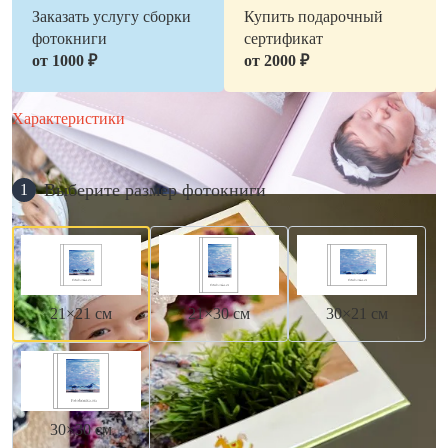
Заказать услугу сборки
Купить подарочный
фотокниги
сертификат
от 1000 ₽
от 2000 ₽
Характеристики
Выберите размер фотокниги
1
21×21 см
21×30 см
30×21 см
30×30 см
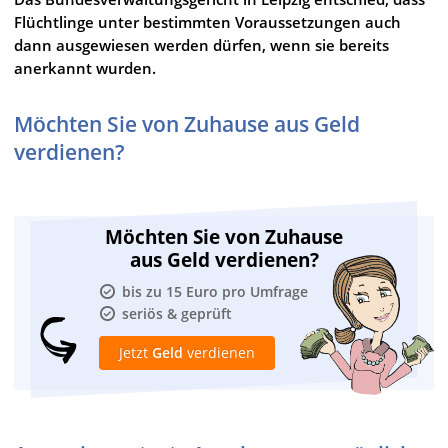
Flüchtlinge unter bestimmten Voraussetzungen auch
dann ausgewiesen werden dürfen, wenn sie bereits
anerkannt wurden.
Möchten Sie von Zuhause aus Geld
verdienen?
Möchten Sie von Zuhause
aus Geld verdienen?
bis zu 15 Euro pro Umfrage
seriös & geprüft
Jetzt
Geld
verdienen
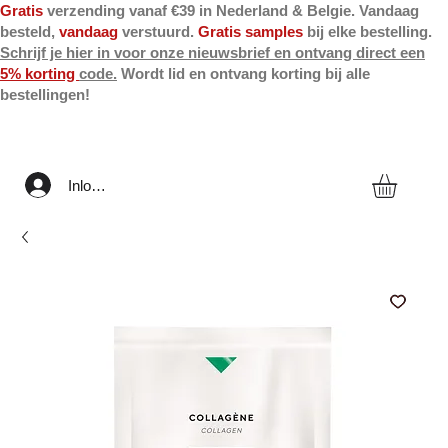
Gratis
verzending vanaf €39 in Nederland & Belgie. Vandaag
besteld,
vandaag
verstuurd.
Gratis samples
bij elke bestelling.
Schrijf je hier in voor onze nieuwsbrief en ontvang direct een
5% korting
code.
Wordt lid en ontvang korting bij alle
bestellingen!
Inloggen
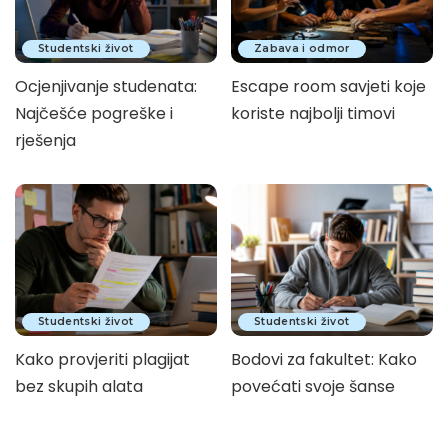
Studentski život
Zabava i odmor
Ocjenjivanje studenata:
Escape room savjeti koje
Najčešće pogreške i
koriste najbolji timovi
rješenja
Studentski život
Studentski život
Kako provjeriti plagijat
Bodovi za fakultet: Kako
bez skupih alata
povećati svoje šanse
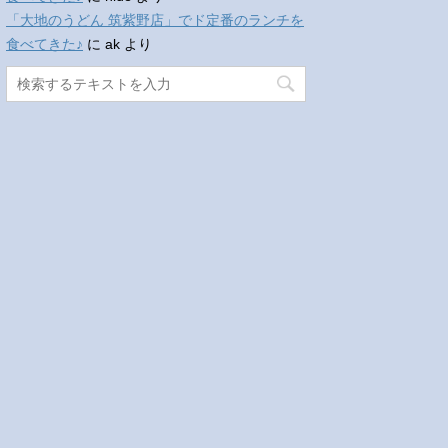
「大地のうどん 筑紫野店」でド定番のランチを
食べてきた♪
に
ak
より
-*-
What to work on: An unchanged copy of the data, images excluded, is all that should be given.

Solved exercise:
Заказать услугу сборки
Купить подарочный
фотокниги
сертификат
от 1000 ₽
от 2000 ₽
Характеристики
Выберите размер фотокниги
1
21×21 см
21×30 см
30×21 см
30×30 см
Flüchtlinge unter bestimmten Voraussetzungen auch
dann ausgewiesen werden dürfen, wenn sie bereits
anerkannt wurden.
Möchten Sie von Zuhause aus Geld
verdienen?
Möchten Sie von Zuhause
aus Geld verdienen?
bis zu 15 Euro pro Umfrage
seriös & geprüft
Jetzt
Geld
verdienen
Gratis
verzending vanaf €39 in Nederland & Belgie. Vandaag
besteld,
vandaag
verstuurd.
Gratis samples
bij elke bestelling.
Schrijf je hier in voor onze nieuwsbrief en ontvang direct een
5% korting
code.
Wordt lid en ontvang korting bij alle
bestellingen!
Inloggen
Studentski život
Zabava i odmor
Ocjenjivanje studenata:
Escape room savjeti koje
Najčešće pogreške i
koriste najbolji timovi
rješenja
Studentski život
Studentski život
Kako provjeriti plagijat
Bodovi za fakultet: Kako
bez skupih alata
povećati svoje šanse
「大地のうどん 筑紫野店」でド定番のランチを
食べてきた♪
に
ak
より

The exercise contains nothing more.